As I moved into secondary school, not much changed, if I’m being honest. I wasn’t the only one considered ‘smart’ but I was still considered to be it. What I truly hate about this whole thing, is that behind all the modesty, I loved having that title. Not that I wanted to be the centre of attention or anything, the opposite in fact, but I enjoyed being recognised and acknowledged. It was something I was very much used to and secretly came to expect, even though I put the same amount of effort into things as everyone else, perhaps sometimes a bit less.
But that can only get you so far. I found this out when I started year 10, probably.

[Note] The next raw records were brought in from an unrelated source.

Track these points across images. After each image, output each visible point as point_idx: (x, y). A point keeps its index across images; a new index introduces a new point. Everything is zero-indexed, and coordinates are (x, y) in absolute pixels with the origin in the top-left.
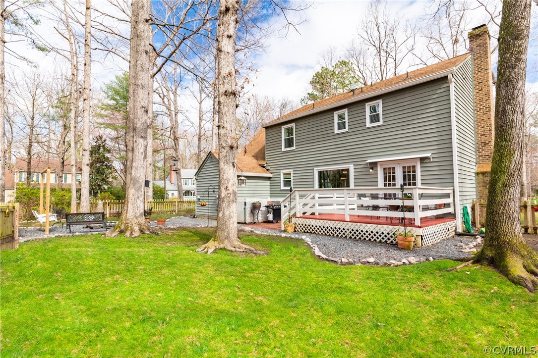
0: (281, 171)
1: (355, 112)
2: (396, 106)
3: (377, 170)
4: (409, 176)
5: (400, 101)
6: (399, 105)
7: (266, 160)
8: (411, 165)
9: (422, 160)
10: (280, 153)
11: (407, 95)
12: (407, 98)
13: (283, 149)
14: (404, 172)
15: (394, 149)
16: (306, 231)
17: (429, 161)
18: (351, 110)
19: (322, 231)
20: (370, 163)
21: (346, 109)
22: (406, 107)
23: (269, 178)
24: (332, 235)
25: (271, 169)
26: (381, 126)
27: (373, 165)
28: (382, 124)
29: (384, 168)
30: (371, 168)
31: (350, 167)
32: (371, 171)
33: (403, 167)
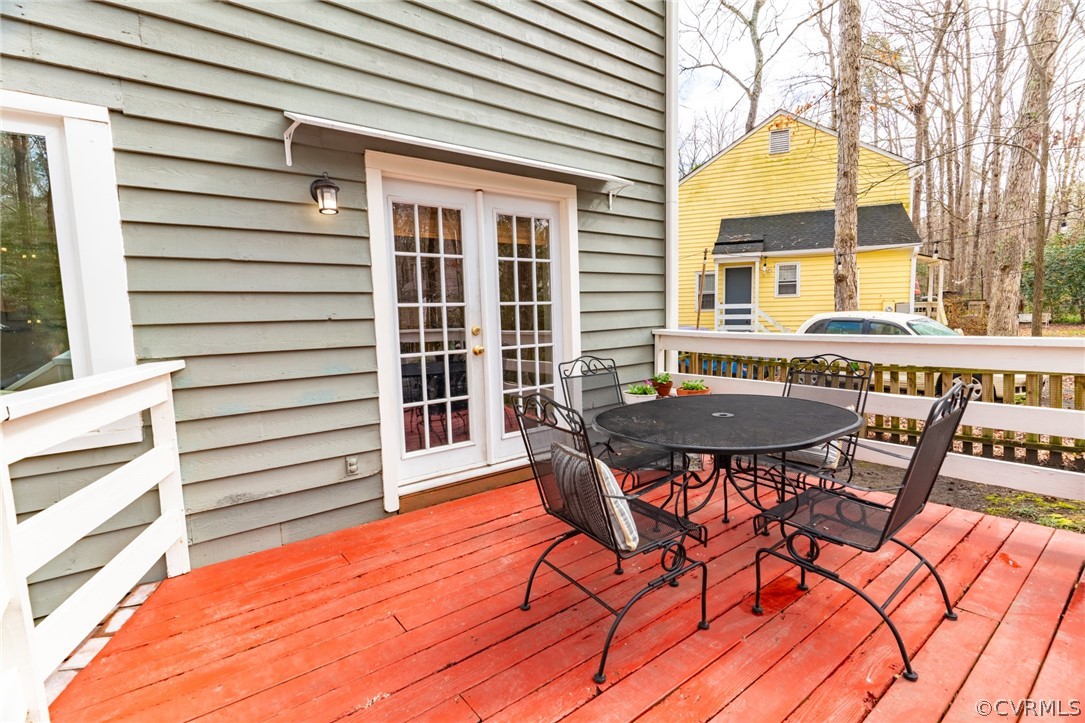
17: (603, 206)
29: (396, 206)
30: (319, 185)
31: (58, 121)
32: (329, 201)
33: (504, 222)
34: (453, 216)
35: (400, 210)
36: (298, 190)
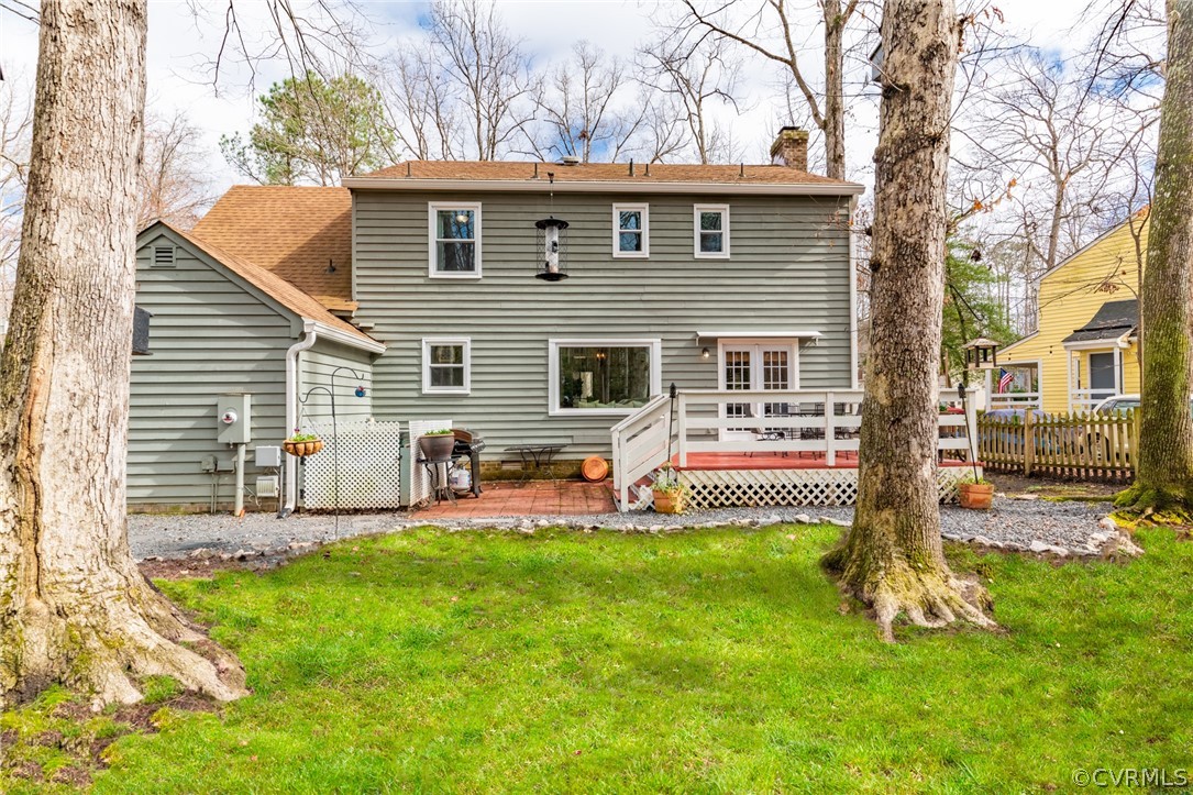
0: (425, 339)
1: (668, 218)
2: (758, 226)
3: (716, 356)
4: (775, 371)
5: (765, 218)
6: (764, 226)
7: (356, 296)
8: (779, 349)
9: (803, 341)
10: (421, 281)
11: (778, 211)
12: (777, 217)
13: (434, 273)
14: (767, 363)
15: (753, 314)
16: (717, 504)
17: (813, 345)
18: (657, 210)
19: (767, 498)
20: (703, 340)
21: (646, 205)
22: (776, 234)
23: (372, 357)
24: (795, 503)
25: (377, 328)
26: (726, 261)
27: (709, 344)
28: (728, 257)
29: (727, 353)
30: (705, 350)
31: (652, 343)
32: (707, 355)
33: (766, 353)
34: (747, 354)
35: (729, 354)
36: (699, 352)
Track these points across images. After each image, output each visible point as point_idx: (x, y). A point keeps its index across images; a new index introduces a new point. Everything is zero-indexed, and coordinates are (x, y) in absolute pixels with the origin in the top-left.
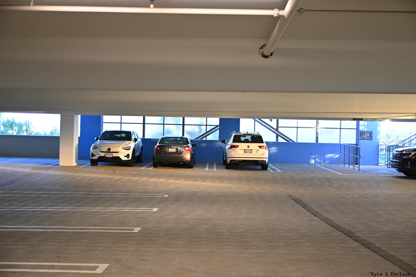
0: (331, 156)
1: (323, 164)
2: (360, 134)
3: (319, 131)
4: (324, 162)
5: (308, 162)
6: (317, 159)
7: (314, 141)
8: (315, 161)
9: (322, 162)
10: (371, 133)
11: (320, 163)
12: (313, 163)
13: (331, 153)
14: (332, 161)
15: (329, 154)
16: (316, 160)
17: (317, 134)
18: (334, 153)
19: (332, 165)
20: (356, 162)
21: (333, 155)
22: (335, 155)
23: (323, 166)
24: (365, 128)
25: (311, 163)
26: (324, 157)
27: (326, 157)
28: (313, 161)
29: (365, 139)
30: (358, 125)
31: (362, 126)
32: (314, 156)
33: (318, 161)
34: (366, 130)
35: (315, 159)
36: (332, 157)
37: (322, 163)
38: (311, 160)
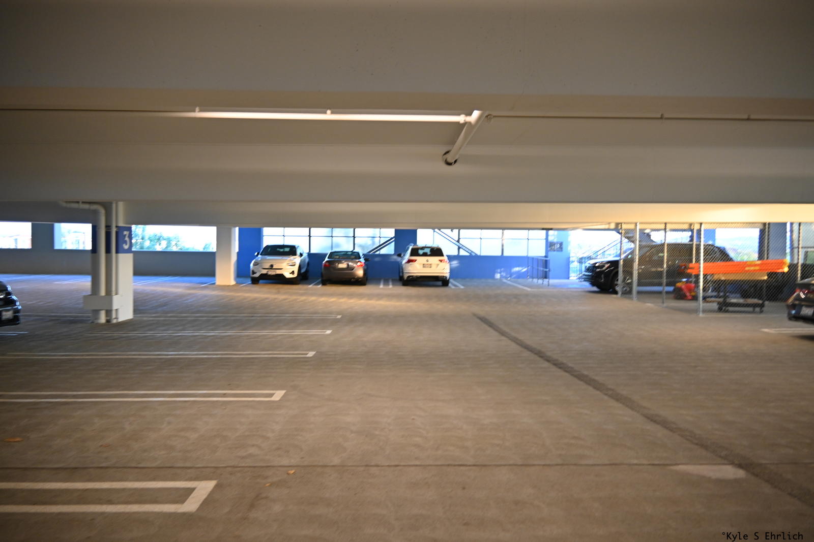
0: (519, 269)
2: (550, 245)
3: (504, 242)
4: (510, 277)
5: (493, 277)
7: (500, 254)
8: (501, 276)
10: (561, 244)
11: (506, 278)
12: (499, 277)
13: (519, 266)
14: (520, 275)
15: (517, 267)
16: (502, 274)
17: (503, 246)
18: (522, 267)
19: (520, 280)
20: (546, 276)
22: (523, 269)
23: (509, 280)
24: (555, 238)
25: (496, 277)
26: (510, 272)
27: (513, 271)
29: (554, 251)
30: (547, 235)
31: (552, 236)
32: (499, 270)
33: (504, 275)
34: (555, 240)
35: (500, 273)
36: (519, 272)
38: (496, 275)
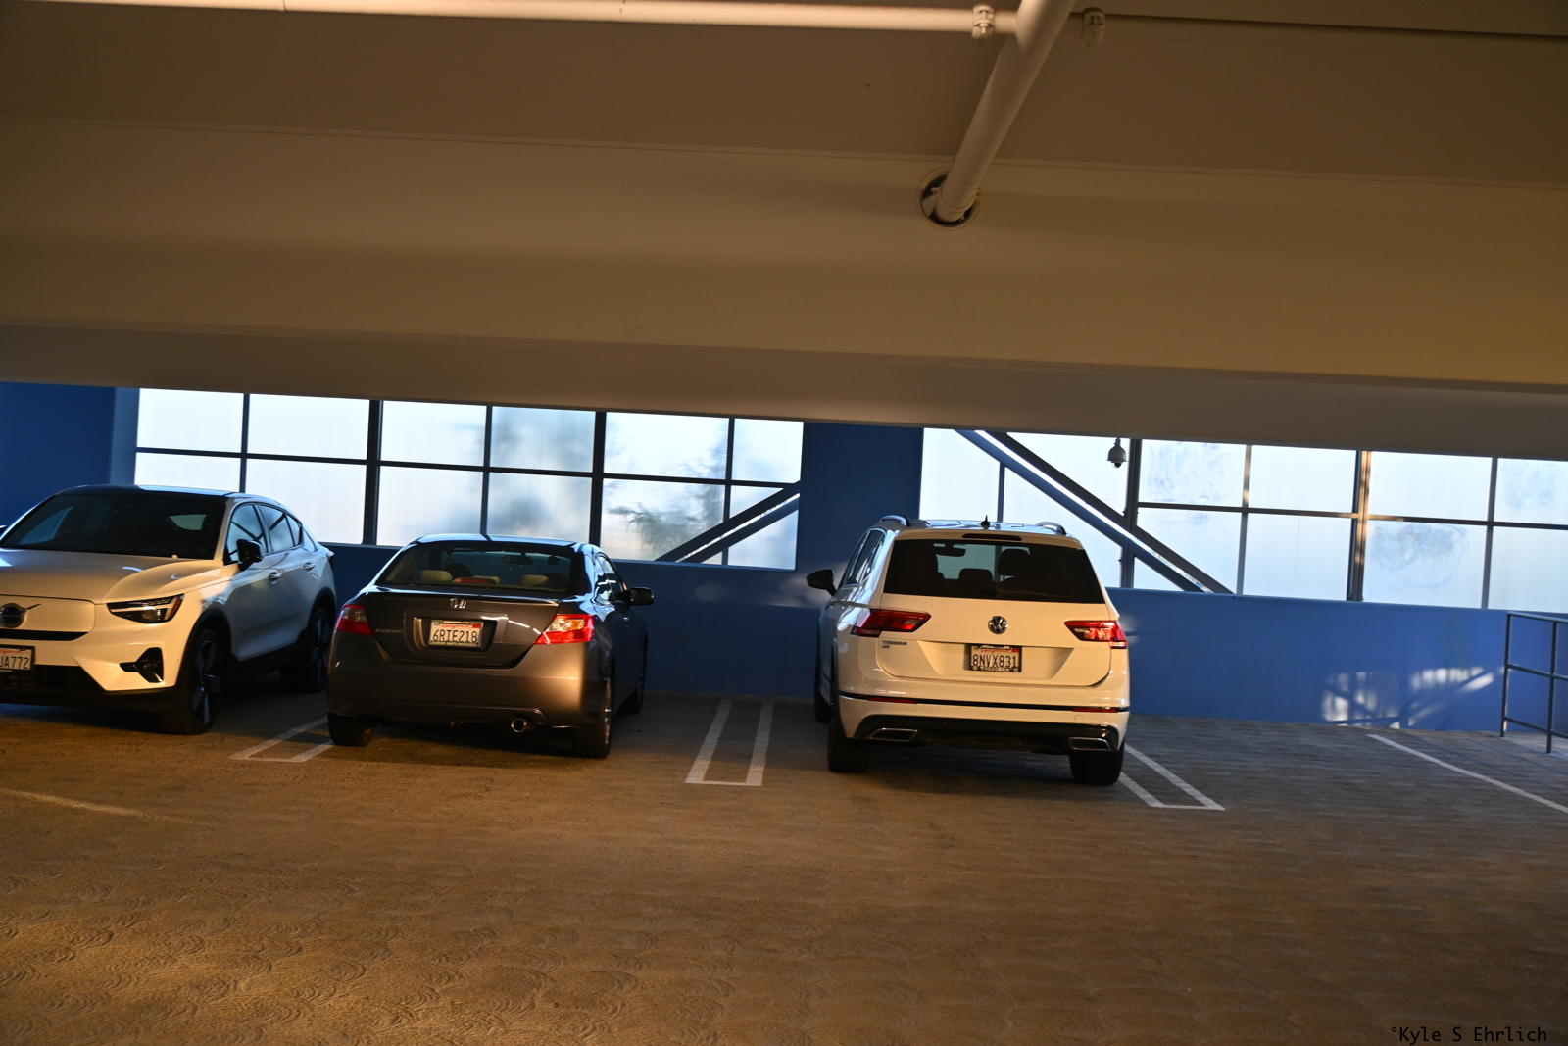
0: (1448, 677)
1: (1396, 726)
4: (1402, 718)
5: (1313, 714)
6: (1366, 698)
8: (1353, 707)
9: (1392, 714)
12: (1342, 717)
14: (1453, 709)
15: (1435, 667)
16: (1360, 699)
17: (1357, 547)
18: (1465, 665)
19: (1461, 737)
21: (1458, 675)
22: (1472, 679)
23: (1394, 735)
25: (1329, 717)
26: (1405, 683)
27: (1416, 683)
28: (1338, 710)
32: (1343, 679)
33: (1371, 704)
35: (1349, 697)
36: (1452, 687)
37: (1394, 720)
38: (1327, 702)
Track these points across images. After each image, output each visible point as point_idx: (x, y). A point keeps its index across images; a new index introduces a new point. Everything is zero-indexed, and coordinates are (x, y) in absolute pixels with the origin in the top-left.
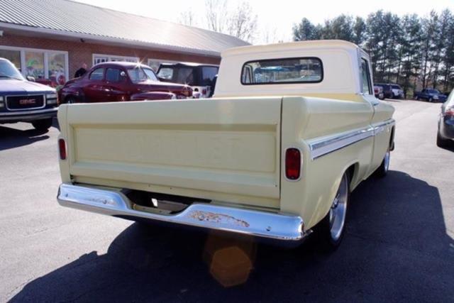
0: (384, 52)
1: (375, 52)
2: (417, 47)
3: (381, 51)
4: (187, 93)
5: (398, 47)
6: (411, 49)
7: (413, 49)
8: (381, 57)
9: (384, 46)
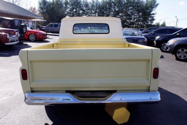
0: (76, 13)
1: (73, 13)
2: (88, 12)
3: (75, 13)
4: (13, 33)
5: (81, 12)
6: (86, 13)
7: (87, 13)
8: (75, 16)
9: (76, 11)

I truly learnt that in order to achieve good grades, you had to put in the work, no matter what ability you are. I have put in a lot of work over the past year. However, there have been times where I have slacked a bit, on tests for example, and assumed I would be fine. Sometimes it has worked, and that is a bad thing because it made me think that I could get away with it, I could automatically do well. But sometimes it hasn’t worked, and that has hurt but it really made me realise that it’s not easy to succeed and I need to put in more effort.
Now, as I move into year 11 and my final year of school, I am working on creating a completely new mindset. I’m not special in the slightest. I never boast or show off or anything like that but inside my own head, I’ve placed myself on a pedestal above other people. It’s wrong and I shouldn’t have done it. The next year is going to be hard but I am prepared to put in the work in order to achieve the grades that I want.
It’s funny, isn’t it? I’d laugh if I wasn’t so nervous about the results tomorrow. I have such high expectations for myself but the exact same thing that gave me those high expectations could end up stopping me from living up to them.